I would like to congratulate Dr. Liang Zhu for defending his PhD in August 2018 and completing his doctoral dissertation “Balancing Security and Performance of Network Request-Response Protocols” in September 2018.
From the abstract:
The The Internet has become a popular tool to acquire information and knowledge. Usually information retrieval on the Internet depends on request-response protocols, where clients and servers exchange data. Despite of their wide use, request-response protocols bring challenges for security and privacy. For example, source-address spoofing enables denial-of-service (DoS) attacks, and eavesdropping of unencrypted data leaks sensitive information in request-response protocols. There is often a trade-off between security and performance in request-response protocols. More advanced protocols, such as Transport Layer Security (TLS), are proposed to solve these problems of source spoofing and eavesdropping. However, developers often avoid adopting those advanced protocols, due to performance costs such as client latency and server memory requirement. We need to understand the trade-off between security and performance for request-response protocols and find a reasonable balance, instead of blindly prioritizing one of them.
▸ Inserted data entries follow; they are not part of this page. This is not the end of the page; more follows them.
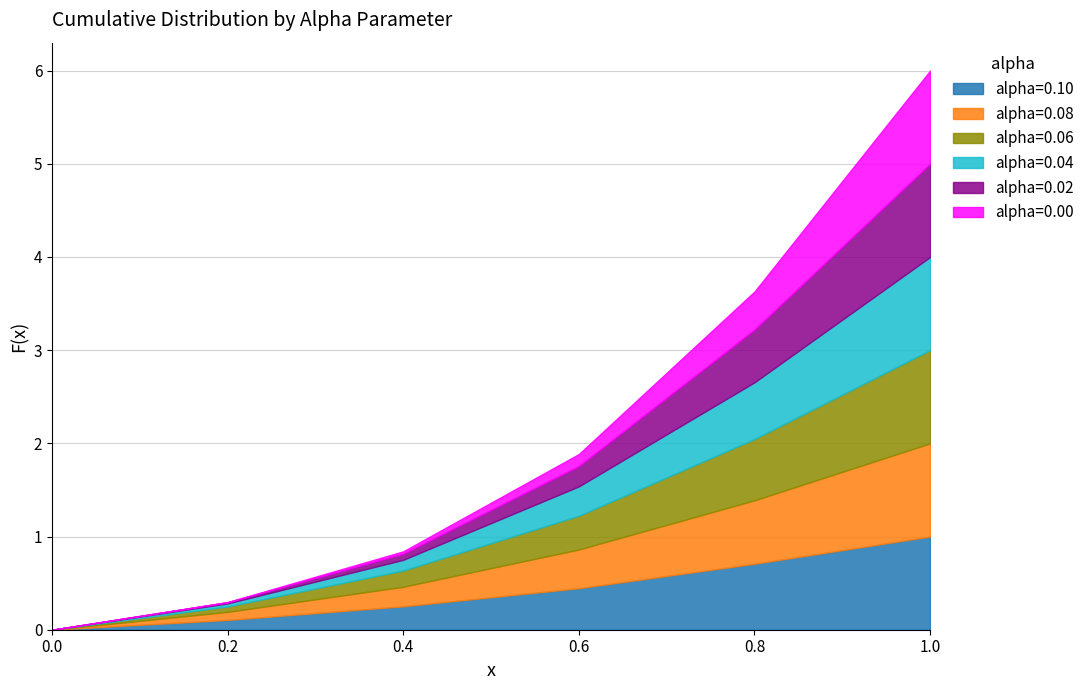

Reading left to right, transcribe all the data shown in this chart.

alpha=0.10: 0.0	0.1	0.3	0.4	0.7	1.0
alpha=0.08: 0.0	0.1	0.2	0.4	0.7	1.0
alpha=0.06: 0.0	0.1	0.2	0.4	0.7	1.0
alpha=0.04: 0.0	0.0	0.1	0.3	0.6	1.0
alpha=0.02: 0.0	0.0	0.1	0.2	0.6	1.0
alpha=0.00: 0.0	0.0	0.0	0.1	0.4	1.0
This thesis of this dissertation states that it is possible to improve security of network request-response protocols without compromising performance, by protocol and deployment optimizations, that are demonstrated through measurements of protocol developments and deployments. We support the thesis statement through three specific studies, each of which uses measurements and experiments to evaluate the development and optimization of a request-response protocol. We show that security benefits can be achieved with modest performance costs. In the first study, we measure the latency of OCSP in TLS connections. We show that OCSP has low latency due to its wide use of CDN and caching, while identifying certificate revocation to secure TLS. In the second study, we propose to use TCP and TLS for DNS to solve a range of fundamental problems in DNS security and privacy. We show that DNS over TCP and TLS can achieve favorable performance with selective optimization. In the third study, we build a configurable, general-purpose DNS trace replay system that emulates global DNS hierarchy in a testbed and enables DNS experiments at scale efficiently. We use this system to further prove the reasonable performance of DNS over TCP and TLS at scale in the real world.
In addition to supporting our thesis, our studies have their own research contributions. Specifically, In the first work, we conducted new measurements of OCSP by examining network traffic of OCSP and showed a significant improvement of OCSP latency: a median latency of only 20ms, much less than the 291ms observed in prior work. We showed that CDN serves 94% of the OCSP traffic and OCSP use is ubiquitous. In the second work, we selected necessary protocol and implementation optimizations for DNS over TCP/TLS, and suggested how to run a production TCP/TLS DNS server [RFC7858]. We suggested appropriate connection timeouts for DNS operations: 20s at authoritative servers and 60s elsewhere. We showed that the cost of DNS over TCP/TLS can be modest. Our trace analysis showed that connection reuse can be frequent (60%-95% for stub and recursive resolvers). We showed that server memory is manageable (additional 3.6GB for a recursive server), and latency of connection-oriented DNS is acceptable (9%-22% slower than UDP). In the third work, we showed how to build a DNS experimentation framework that can scale to emulate a large DNS hierarchy and replay large traces. We used this experimentation framework to explore how traffic volume changes (increasing by 31%) when all DNS queries employ DNSSEC. Our DNS experimentation framework can benefit other studies on DNS performance evaluations.